SHORT PROBLEM =>
In the complex analysis thread, translate the sentence "But how do I take care of the requirements for the residues?" into Spanish.

I'm learning complex analysis, specifically (Laurent) series and residues, and need help with the following problem:
Construct a function $f(z)$ holomorphic in $\mathbb{C}\setminus\{i, -i\}$ with a pole of order $2$ at $z=i$ s.t. $\operatorname{Res}\left(f, i\right)=1$, a simple pole at $z=-i$ s.t. $\operatorname{Res}\left(f, -i\right)=2$ and a zero of order $3$ at $z=0$.
Here are my thoughts:
The function $1/(z-i)^2$ takes care of the requirement at $i$. And $1/(z+i)$ takes care of the requirement at $-i$. If I add them together, then the resulting function will have a pole of order $2$ at $i$ and a pole of order $1$ at $-i$. But how do I take care of the requirements for the residues?
Also we require a zero of order $3$ at $0$, i.e. a function of the form $z^3g(z)$, where $g(0)\neq0$.
I don't know how to combine all of the requirements together to get the desired function $f(z)$ (and how to take care of the residues).
A example of function that have a pole of order $p$ at $z_0$ and residue $r$ is given by $$f(z) = \frac{rz^{p-1}}{(z-z_0)^p}.$$ Indeed, to compute the residue, we can use the formula $$Res(f,z_0) = \lim_{z\to z_0}\frac{1}{(p-1)!}((z-z_0)^pf(z))^{(p-1)}=r.$$
Hence a example of function with pole of order $2$ with residue $1$ at $i$ and simple pole with residue $2$ at $-i$ is given by $$f(z) = \frac{z}{(z-i)^2}+\frac{2}{z+i}.$$ Now you must add $z^3$ in front of that but it will modify the residues. For exemple in the first term you will have to derive $z^4$ one time et evaluate at $i$. So you must change the coefficients to do the compensation. Finally (if no mistakes), you get $$f(z) = z^3 \left( \frac{iz}{4(z-i)^2}-\frac{2i}{z+i}\right).$$

(Saved data entries)
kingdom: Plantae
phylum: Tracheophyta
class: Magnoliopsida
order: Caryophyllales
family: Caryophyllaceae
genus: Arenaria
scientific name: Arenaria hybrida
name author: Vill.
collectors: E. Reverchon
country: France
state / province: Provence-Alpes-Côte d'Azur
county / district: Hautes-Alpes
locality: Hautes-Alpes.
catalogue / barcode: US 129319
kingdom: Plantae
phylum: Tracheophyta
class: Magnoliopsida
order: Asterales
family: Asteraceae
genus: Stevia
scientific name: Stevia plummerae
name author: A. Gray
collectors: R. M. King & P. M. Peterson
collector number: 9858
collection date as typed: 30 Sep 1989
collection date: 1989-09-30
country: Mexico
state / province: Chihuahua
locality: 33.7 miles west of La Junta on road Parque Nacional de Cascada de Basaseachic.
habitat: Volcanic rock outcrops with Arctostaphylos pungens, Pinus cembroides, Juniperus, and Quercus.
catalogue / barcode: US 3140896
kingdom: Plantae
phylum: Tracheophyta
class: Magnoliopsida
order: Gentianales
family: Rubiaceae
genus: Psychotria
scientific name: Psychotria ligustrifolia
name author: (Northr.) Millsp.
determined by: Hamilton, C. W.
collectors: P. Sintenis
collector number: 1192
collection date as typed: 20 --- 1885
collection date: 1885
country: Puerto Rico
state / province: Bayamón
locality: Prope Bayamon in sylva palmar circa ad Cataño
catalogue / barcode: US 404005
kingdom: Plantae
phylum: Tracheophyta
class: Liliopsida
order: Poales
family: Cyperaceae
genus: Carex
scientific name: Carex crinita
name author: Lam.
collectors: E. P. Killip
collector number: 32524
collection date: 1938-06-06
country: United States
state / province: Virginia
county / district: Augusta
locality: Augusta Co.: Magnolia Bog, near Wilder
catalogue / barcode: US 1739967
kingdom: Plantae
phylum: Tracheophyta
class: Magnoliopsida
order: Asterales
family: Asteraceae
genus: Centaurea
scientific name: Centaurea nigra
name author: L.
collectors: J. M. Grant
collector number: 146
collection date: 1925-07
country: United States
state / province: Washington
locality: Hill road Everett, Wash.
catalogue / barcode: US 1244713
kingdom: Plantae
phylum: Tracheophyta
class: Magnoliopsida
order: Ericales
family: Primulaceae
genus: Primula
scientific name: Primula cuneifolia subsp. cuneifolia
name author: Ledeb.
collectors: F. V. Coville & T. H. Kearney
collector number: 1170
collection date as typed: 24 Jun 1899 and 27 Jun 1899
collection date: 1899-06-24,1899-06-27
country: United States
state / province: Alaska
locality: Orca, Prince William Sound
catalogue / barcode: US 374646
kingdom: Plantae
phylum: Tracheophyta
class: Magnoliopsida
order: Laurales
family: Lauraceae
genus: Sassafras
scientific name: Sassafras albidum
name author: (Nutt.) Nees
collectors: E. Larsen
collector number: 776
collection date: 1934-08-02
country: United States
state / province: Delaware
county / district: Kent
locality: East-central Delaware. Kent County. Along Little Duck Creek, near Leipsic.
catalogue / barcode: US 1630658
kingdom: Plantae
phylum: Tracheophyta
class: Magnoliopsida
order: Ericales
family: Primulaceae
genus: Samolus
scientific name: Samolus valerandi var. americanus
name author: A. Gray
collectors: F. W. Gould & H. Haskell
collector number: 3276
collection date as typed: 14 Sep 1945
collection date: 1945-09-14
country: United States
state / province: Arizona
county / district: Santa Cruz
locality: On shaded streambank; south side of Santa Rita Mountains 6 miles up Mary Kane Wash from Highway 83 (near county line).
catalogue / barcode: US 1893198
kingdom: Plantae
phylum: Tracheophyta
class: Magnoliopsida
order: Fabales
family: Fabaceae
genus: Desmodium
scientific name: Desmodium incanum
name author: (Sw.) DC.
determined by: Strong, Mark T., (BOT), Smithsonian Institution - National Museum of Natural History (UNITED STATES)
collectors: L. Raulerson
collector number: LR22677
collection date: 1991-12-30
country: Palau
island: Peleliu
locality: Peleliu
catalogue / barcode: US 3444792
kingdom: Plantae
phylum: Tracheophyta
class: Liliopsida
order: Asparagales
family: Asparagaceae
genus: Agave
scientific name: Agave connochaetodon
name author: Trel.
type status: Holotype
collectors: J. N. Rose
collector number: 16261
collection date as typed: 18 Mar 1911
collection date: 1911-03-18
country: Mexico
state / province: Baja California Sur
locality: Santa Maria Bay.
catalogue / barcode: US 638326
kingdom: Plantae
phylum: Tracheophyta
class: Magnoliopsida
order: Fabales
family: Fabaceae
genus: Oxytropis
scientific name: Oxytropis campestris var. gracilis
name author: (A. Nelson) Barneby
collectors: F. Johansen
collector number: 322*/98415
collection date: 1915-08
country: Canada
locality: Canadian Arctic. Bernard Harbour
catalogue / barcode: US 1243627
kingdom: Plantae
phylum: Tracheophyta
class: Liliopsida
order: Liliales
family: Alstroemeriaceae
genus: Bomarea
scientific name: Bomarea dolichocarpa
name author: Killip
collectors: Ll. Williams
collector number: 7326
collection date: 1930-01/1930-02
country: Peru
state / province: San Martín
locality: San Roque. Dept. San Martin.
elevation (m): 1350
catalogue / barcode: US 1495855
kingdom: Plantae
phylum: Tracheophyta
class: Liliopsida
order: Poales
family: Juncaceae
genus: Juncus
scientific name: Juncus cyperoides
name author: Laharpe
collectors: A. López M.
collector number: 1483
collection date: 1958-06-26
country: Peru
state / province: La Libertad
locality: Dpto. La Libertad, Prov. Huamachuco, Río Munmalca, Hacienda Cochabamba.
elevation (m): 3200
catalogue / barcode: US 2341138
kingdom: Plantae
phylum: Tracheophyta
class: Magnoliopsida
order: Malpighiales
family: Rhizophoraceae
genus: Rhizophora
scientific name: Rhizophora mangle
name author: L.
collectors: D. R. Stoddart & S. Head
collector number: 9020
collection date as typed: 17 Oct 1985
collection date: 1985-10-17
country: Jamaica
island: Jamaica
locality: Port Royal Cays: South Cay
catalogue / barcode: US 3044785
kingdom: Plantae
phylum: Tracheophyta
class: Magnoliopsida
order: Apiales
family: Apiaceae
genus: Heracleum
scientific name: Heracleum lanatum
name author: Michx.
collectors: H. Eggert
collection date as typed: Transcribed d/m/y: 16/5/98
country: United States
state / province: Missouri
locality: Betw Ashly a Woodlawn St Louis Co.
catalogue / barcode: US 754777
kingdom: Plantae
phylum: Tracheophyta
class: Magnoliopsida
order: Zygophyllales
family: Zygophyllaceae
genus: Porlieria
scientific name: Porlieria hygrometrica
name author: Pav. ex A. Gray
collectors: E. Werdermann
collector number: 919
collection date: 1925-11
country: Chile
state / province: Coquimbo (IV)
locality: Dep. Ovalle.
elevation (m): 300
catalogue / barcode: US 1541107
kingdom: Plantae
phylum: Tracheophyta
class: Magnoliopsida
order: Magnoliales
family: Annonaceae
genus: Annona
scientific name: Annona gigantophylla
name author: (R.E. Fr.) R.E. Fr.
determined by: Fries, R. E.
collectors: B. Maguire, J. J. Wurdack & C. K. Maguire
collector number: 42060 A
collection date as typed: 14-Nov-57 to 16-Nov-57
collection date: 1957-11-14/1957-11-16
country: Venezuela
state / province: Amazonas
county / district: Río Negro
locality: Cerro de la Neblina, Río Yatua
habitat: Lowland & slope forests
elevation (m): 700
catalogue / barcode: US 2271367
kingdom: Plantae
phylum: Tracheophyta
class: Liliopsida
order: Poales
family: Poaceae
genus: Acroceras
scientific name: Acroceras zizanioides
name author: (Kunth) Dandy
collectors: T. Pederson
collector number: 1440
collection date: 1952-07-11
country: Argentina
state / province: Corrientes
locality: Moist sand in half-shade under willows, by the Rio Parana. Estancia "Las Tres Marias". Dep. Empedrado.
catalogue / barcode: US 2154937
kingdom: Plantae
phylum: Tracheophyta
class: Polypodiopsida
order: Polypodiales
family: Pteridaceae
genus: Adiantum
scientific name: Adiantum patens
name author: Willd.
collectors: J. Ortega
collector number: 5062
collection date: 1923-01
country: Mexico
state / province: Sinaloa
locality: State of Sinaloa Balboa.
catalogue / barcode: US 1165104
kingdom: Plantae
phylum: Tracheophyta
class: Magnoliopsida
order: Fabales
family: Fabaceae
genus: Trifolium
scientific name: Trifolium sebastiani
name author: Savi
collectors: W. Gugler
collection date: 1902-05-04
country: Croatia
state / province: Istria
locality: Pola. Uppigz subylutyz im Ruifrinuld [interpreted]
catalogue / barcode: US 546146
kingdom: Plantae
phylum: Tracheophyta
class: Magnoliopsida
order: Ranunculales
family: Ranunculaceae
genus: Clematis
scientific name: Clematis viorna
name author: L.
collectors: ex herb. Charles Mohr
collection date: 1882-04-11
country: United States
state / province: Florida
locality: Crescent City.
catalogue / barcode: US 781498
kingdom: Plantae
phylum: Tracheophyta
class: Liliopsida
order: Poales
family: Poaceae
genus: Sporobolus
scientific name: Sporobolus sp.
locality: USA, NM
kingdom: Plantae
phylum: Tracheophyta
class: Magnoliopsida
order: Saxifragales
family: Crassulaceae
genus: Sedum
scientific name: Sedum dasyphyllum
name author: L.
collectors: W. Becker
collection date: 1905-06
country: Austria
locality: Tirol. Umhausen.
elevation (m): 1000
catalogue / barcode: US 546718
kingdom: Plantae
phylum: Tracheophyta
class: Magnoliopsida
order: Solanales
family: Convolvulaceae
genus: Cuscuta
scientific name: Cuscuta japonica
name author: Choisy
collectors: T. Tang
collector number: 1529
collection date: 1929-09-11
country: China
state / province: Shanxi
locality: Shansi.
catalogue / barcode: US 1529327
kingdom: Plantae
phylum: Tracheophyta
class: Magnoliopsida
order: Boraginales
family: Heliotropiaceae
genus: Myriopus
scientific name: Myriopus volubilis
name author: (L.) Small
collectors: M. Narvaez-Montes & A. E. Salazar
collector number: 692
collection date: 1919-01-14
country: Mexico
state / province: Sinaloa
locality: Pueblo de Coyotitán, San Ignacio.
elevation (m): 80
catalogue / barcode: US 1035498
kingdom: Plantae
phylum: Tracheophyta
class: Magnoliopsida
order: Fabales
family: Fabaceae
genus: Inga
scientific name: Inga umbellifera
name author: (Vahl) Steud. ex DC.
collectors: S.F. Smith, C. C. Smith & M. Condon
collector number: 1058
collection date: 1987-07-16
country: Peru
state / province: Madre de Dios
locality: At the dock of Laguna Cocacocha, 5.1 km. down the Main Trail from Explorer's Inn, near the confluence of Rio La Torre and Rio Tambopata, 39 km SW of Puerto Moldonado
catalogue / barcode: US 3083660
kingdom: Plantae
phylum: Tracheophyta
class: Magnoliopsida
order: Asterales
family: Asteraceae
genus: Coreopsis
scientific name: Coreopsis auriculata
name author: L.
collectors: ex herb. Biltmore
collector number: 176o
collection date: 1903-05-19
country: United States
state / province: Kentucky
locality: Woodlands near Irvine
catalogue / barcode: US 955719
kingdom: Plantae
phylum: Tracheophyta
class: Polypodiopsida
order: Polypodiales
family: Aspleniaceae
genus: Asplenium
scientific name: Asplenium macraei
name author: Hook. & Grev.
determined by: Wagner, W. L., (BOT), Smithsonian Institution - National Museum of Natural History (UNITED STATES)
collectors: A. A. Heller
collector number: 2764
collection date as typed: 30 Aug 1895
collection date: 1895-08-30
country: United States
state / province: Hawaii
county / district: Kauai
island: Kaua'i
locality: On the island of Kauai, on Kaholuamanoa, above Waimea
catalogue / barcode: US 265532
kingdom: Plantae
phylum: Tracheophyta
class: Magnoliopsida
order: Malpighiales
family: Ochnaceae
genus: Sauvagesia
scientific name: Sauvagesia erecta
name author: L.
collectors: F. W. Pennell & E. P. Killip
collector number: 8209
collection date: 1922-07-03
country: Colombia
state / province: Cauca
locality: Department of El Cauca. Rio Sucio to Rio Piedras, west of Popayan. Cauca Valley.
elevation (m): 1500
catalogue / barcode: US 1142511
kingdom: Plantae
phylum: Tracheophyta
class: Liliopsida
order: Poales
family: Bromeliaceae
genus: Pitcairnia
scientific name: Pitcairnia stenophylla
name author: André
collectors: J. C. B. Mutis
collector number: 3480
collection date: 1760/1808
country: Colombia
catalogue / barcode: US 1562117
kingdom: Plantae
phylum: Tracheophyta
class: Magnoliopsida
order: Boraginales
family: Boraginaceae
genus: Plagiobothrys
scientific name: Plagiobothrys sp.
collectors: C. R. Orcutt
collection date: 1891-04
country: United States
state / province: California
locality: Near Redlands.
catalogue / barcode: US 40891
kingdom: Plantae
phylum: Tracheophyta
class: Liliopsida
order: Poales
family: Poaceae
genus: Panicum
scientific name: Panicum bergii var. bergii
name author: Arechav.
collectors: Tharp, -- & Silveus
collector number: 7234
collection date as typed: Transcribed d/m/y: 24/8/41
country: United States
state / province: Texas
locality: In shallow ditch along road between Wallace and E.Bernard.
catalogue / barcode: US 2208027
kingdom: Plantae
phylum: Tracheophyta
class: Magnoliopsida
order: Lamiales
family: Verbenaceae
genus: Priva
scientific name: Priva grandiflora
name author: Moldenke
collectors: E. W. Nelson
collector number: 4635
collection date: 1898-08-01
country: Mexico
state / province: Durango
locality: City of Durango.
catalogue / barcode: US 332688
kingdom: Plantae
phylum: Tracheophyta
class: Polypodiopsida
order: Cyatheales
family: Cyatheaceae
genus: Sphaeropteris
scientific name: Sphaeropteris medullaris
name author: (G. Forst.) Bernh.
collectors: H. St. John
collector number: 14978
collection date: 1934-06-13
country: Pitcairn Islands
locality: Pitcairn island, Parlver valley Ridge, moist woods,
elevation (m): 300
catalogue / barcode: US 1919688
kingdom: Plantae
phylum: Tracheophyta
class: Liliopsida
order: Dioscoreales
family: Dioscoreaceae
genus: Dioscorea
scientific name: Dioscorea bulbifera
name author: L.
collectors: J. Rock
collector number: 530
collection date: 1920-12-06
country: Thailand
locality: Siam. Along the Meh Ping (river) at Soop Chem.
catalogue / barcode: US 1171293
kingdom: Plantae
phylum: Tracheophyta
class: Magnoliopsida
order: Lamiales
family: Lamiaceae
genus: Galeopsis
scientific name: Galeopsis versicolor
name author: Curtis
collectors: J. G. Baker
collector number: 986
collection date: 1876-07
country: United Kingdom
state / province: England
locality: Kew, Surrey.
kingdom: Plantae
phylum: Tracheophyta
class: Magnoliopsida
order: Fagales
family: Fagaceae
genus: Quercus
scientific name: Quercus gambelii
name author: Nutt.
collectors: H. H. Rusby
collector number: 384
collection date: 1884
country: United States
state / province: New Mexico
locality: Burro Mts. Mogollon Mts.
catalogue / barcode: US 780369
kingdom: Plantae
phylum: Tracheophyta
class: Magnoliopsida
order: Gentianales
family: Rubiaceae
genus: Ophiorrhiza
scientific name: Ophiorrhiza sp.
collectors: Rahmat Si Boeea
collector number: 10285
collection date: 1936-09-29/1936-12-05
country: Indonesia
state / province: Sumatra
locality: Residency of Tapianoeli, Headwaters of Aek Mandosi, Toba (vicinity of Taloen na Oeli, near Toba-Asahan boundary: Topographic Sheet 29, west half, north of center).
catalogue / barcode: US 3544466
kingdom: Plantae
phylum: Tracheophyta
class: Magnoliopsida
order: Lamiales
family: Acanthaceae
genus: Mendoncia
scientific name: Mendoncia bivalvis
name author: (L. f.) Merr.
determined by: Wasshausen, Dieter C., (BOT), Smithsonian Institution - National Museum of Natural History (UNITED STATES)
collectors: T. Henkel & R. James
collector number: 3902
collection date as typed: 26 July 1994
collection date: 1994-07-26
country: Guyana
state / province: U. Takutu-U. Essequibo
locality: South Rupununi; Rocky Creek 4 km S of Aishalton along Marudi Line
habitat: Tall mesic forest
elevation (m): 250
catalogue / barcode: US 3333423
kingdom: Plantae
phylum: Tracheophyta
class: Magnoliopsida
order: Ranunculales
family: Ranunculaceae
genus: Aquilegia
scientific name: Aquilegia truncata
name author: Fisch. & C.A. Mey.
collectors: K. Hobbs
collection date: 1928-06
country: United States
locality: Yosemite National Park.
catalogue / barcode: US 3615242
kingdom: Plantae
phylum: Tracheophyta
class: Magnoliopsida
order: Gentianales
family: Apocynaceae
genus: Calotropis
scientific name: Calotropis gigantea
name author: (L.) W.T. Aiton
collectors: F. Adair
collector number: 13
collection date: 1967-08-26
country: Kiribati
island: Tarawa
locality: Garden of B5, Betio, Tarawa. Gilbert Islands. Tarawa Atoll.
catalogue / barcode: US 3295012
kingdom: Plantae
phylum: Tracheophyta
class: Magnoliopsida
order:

SOLVED EXERCISE =>
Pero ¿cómo me ocupo de los requisitos para los residuos?